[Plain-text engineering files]
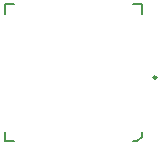
<source format=gbo>
%FSLAX25Y25*%
%MOIN*%
G70*
G01*
G75*
G04 Layer_Color=32896*
%ADD10R,0.02756X0.05118*%
%ADD11R,0.09370X0.06496*%
%ADD12R,0.00984X0.02756*%
%ADD13R,0.01929X0.01181*%
%ADD14R,0.02047X0.01181*%
%ADD15R,0.06299X0.03543*%
%ADD16R,0.01102X0.01969*%
%ADD17R,0.12205X0.12205*%
%ADD18R,0.00984X0.02362*%
%ADD19R,0.02362X0.00984*%
%ADD20R,0.01969X0.01969*%
%ADD21R,0.01969X0.01969*%
%ADD22R,0.10709X0.05079*%
%ADD23R,0.05787X0.04449*%
%ADD24R,0.03000X0.03000*%
%ADD25R,0.04449X0.05787*%
%ADD26R,0.03000X0.03000*%
%ADD27R,0.04331X0.03543*%
%ADD28C,0.00600*%
%ADD29C,0.01000*%
%ADD30C,0.01200*%
%ADD31C,0.00800*%
%ADD32C,0.00500*%
%ADD33C,0.02000*%
%ADD34C,0.05118*%
%ADD35C,0.01969*%
%ADD36C,0.01400*%
%ADD37O,0.01575X0.05299*%
%ADD38O,0.01575X0.06874*%
%ADD39O,0.05299X0.01575*%
%ADD40O,0.06874X0.01575*%
%ADD41O,0.10024X0.01575*%
%ADD42R,0.02953X0.05906*%
%ADD43C,0.00984*%
%ADD44C,0.00394*%
%ADD45C,0.00787*%
%ADD46R,0.00984X0.01969*%
%ADD47R,0.05118X0.02756*%
%ADD48R,0.05512X0.05512*%
%ADD49R,0.05512X0.05906*%
%ADD50R,0.02756X0.00000*%
%ADD51R,0.02956X0.05318*%
%ADD52R,0.10173X0.07299*%
%ADD53R,0.01787X0.03559*%
%ADD54R,0.02323X0.01575*%
%ADD55R,0.02441X0.01575*%
%ADD56R,0.06850X0.04095*%
%ADD57R,0.01654X0.02520*%
%ADD58R,0.12405X0.12405*%
%ADD59R,0.02169X0.02169*%
%ADD60R,0.02169X0.02169*%
%ADD61R,0.10909X0.05279*%
%ADD62R,0.05987X0.04649*%
%ADD63R,0.03200X0.03200*%
%ADD64R,0.04649X0.05987*%
%ADD65R,0.03200X0.03200*%
%ADD66R,0.04531X0.03743*%
%ADD67C,0.02169*%
%ADD68O,0.01775X0.05499*%
%ADD69O,0.01775X0.07074*%
%ADD70O,0.05499X0.01775*%
%ADD71O,0.07074X0.01775*%
%ADD72O,0.10224X0.01775*%
D43*
X53158Y37925D02*
G03*
X53158Y37925I-492J0D01*
G01*
D45*
X45185Y16665D02*
X46760D01*
X48335Y18240D02*
Y19815D01*
X46760Y16665D02*
X48335Y18240D01*
X45185Y62335D02*
X48335D01*
Y59185D02*
Y62335D01*
X2665Y16665D02*
X5815D01*
X2665D02*
Y19815D01*
Y62335D02*
X5815D01*
X2665Y59185D02*
Y62335D01*
M02*

</source>
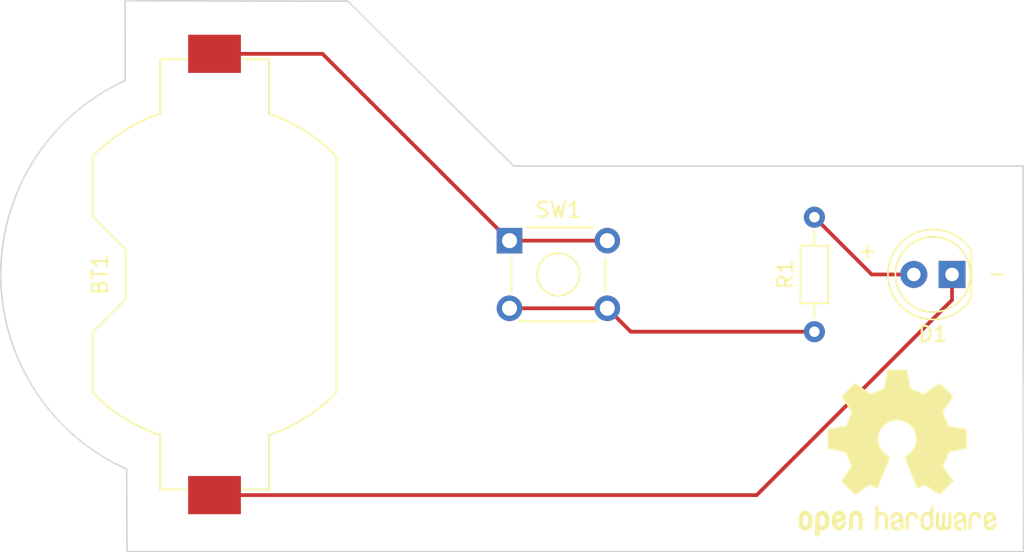
<source format=kicad_pcb>
(kicad_pcb (version 20211014) (generator pcbnew)

  (general
    (thickness 1.6)
  )

  (paper "A4")
  (layers
    (0 "F.Cu" signal)
    (31 "B.Cu" signal)
    (32 "B.Adhes" user "B.Adhesive")
    (33 "F.Adhes" user "F.Adhesive")
    (34 "B.Paste" user)
    (35 "F.Paste" user)
    (36 "B.SilkS" user "B.Silkscreen")
    (37 "F.SilkS" user "F.Silkscreen")
    (38 "B.Mask" user)
    (39 "F.Mask" user)
    (40 "Dwgs.User" user "User.Drawings")
    (41 "Cmts.User" user "User.Comments")
    (42 "Eco1.User" user "User.Eco1")
    (43 "Eco2.User" user "User.Eco2")
    (44 "Edge.Cuts" user)
    (45 "Margin" user)
    (46 "B.CrtYd" user "B.Courtyard")
    (47 "F.CrtYd" user "F.Courtyard")
    (48 "B.Fab" user)
    (49 "F.Fab" user)
    (50 "User.1" user)
    (51 "User.2" user)
    (52 "User.3" user)
    (53 "User.4" user)
    (54 "User.5" user)
    (55 "User.6" user)
    (56 "User.7" user)
    (57 "User.8" user)
    (58 "User.9" user)
  )

  (setup
    (stackup
      (layer "F.SilkS" (type "Top Silk Screen"))
      (layer "F.Paste" (type "Top Solder Paste"))
      (layer "F.Mask" (type "Top Solder Mask") (thickness 0.01))
      (layer "F.Cu" (type "copper") (thickness 0.035))
      (layer "dielectric 1" (type "core") (thickness 1.51) (material "FR4") (epsilon_r 4.5) (loss_tangent 0.02))
      (layer "B.Cu" (type "copper") (thickness 0.035))
      (layer "B.Mask" (type "Bottom Solder Mask") (thickness 0.01))
      (layer "B.Paste" (type "Bottom Solder Paste"))
      (layer "B.SilkS" (type "Bottom Silk Screen"))
      (copper_finish "None")
      (dielectric_constraints no)
    )
    (pad_to_mask_clearance 0)
    (pcbplotparams
      (layerselection 0x00010f0_ffffffff)
      (disableapertmacros false)
      (usegerberextensions true)
      (usegerberattributes true)
      (usegerberadvancedattributes true)
      (creategerberjobfile true)
      (svguseinch false)
      (svgprecision 6)
      (excludeedgelayer true)
      (plotframeref false)
      (viasonmask false)
      (mode 1)
      (useauxorigin false)
      (hpglpennumber 1)
      (hpglpenspeed 20)
      (hpglpendiameter 15.000000)
      (dxfpolygonmode true)
      (dxfimperialunits true)
      (dxfusepcbnewfont true)
      (psnegative false)
      (psa4output false)
      (plotreference true)
      (plotvalue true)
      (plotinvisibletext false)
      (sketchpadsonfab false)
      (subtractmaskfromsilk false)
      (outputformat 1)
      (mirror false)
      (drillshape 0)
      (scaleselection 1)
      (outputdirectory "")
    )
  )

  (net 0 "")
  (net 1 "/bat+")
  (net 2 "/LED_cathode")
  (net 3 "/anode")
  (net 4 "Net-(R1-Pad1)")

  (footprint "Button_Switch_THT:SW_TH_Tactile_Omron_B3F-10xx" (layer "F.Cu") (at 143.562 96.048))

  (footprint "Symbol:OSHW-Logo2_14.6x12mm_SilkScreen" (layer "F.Cu") (at 169.3418 110.1852))

  (footprint "Resistor_THT:R_Axial_DIN0204_L3.6mm_D1.6mm_P7.62mm_Horizontal" (layer "F.Cu") (at 163.83 102.108 90))

  (footprint "Battery:BatteryHolder_Keystone_1058_1x2032" (layer "F.Cu") (at 123.952 98.298 -90))

  (footprint "LED_THT:LED_D5.0mm" (layer "F.Cu") (at 172.979 98.298 180))

  (gr_line (start 143.8402 91.0844) (end 177.6984 91.0844) (layer "Edge.Cuts") (width 0.1) (tstamp 0f9f517e-add5-4f01-b177-034ae12715dc))
  (gr_line (start 129.54 80.1116) (end 132.8166 80.1116) (layer "Edge.Cuts") (width 0.1) (tstamp 1da85c50-3487-492f-a614-c1c05403f839))
  (gr_line (start 118.1354 116.7384) (end 118.11 111.252) (layer "Edge.Cuts") (width 0.1) (tstamp 1f7f34d5-6de0-40a2-b9a7-8def57d4bd9f))
  (gr_line (start 177.6984 91.0844) (end 177.7238 116.7384) (layer "Edge.Cuts") (width 0.1) (tstamp 85bf4be2-9ef7-4749-a46b-d91a3f170c03))
  (gr_line (start 118.0134 85.388) (end 118.0084 80.0862) (layer "Edge.Cuts") (width 0.1) (tstamp 9c84d6b1-4444-4580-8b86-a25e4f82dd7a))
  (gr_line (start 118.0084 80.0862) (end 129.54 80.1116) (layer "Edge.Cuts") (width 0.1) (tstamp 9e1cdfff-7c75-4286-bef2-4be50cdbece1))
  (gr_arc (start 118.11 111.252) (mid 109.741713 98.351074) (end 118.0134 85.388) (layer "Edge.Cuts") (width 0.1) (tstamp c5dcede3-d4d9-4313-acf4-90003870805a))
  (gr_line (start 132.8166 80.1116) (end 143.8402 91.0844) (layer "Edge.Cuts") (width 0.1) (tstamp e740f786-16e0-4567-94c9-4ef6c430217d))
  (gr_line (start 177.7238 116.7384) (end 118.1354 116.7384) (layer "Edge.Cuts") (width 0.1) (tstamp fbbca887-22fc-410a-95da-36ba3b960936))
  (gr_text "+" (at 167.3606 96.6978) (layer "F.SilkS") (tstamp 17dc1633-c7fe-496c-bc16-4ee0c5d9258b)
    (effects (font (size 1 1) (thickness 0.15)))
  )
  (gr_text "-" (at 175.9712 98.2218) (layer "F.SilkS") (tstamp d30970e0-ed0b-4c28-b37e-4630034be505)
    (effects (font (size 1 1) (thickness 0.15)))
  )

  (segment (start 143.562 96.048) (end 150.062 96.048) (width 0.25) (layer "F.Cu") (net 1) (tstamp 499f9343-c36f-49c3-8f2d-d16afa2adf61))
  (segment (start 123.952 83.618) (end 131.132 83.618) (width 0.25) (layer "F.Cu") (net 1) (tstamp 4a01ca60-cd0e-42cf-b21f-44a91e228993))
  (segment (start 131.132 83.618) (end 143.562 96.048) (width 0.25) (layer "F.Cu") (net 1) (tstamp e6ecc0ec-d806-45d7-9326-85dfeed3528a))
  (segment (start 159.9958 112.978) (end 172.979 99.9948) (width 0.25) (layer "F.Cu") (net 2) (tstamp 5aa99c91-3700-438f-ab49-38aabd36c86e))
  (segment (start 172.979 99.9948) (end 172.979 98.298) (width 0.25) (layer "F.Cu") (net 2) (tstamp a517a72b-b533-42d6-9cfb-ff07d4af73ba))
  (segment (start 123.952 112.978) (end 159.9958 112.978) (width 0.25) (layer "F.Cu") (net 2) (tstamp c67eb664-11f3-4360-bfc2-4ae92152f59f))
  (segment (start 170.439 98.298) (end 167.64 98.298) (width 0.25) (layer "F.Cu") (net 3) (tstamp 7f93684a-05b3-4f75-bfd5-67a96c95e05e))
  (segment (start 167.64 98.298) (end 163.83 94.488) (width 0.25) (layer "F.Cu") (net 3) (tstamp a0ebc2be-17db-45d4-a055-c2b7d668bacf))
  (segment (start 150.062 100.548) (end 143.562 100.548) (width 0.25) (layer "F.Cu") (net 4) (tstamp 18bc8ba0-9f3f-4187-bd8e-96a817bfd264))
  (segment (start 163.83 102.108) (end 151.622 102.108) (width 0.25) (layer "F.Cu") (net 4) (tstamp 1cffca46-5f01-42e3-9eb7-a7e97a5dba80))
  (segment (start 151.622 102.108) (end 150.062 100.548) (width 0.25) (layer "F.Cu") (net 4) (tstamp 7d0d0728-d382-4caa-9d75-e146d7c83247))

)

</source>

### Task to complete
Each line above that holds the string "source" should be copied and shown.

### The answer
<source format=gbo>
</source>
<source format=kicad_pcb>
</source>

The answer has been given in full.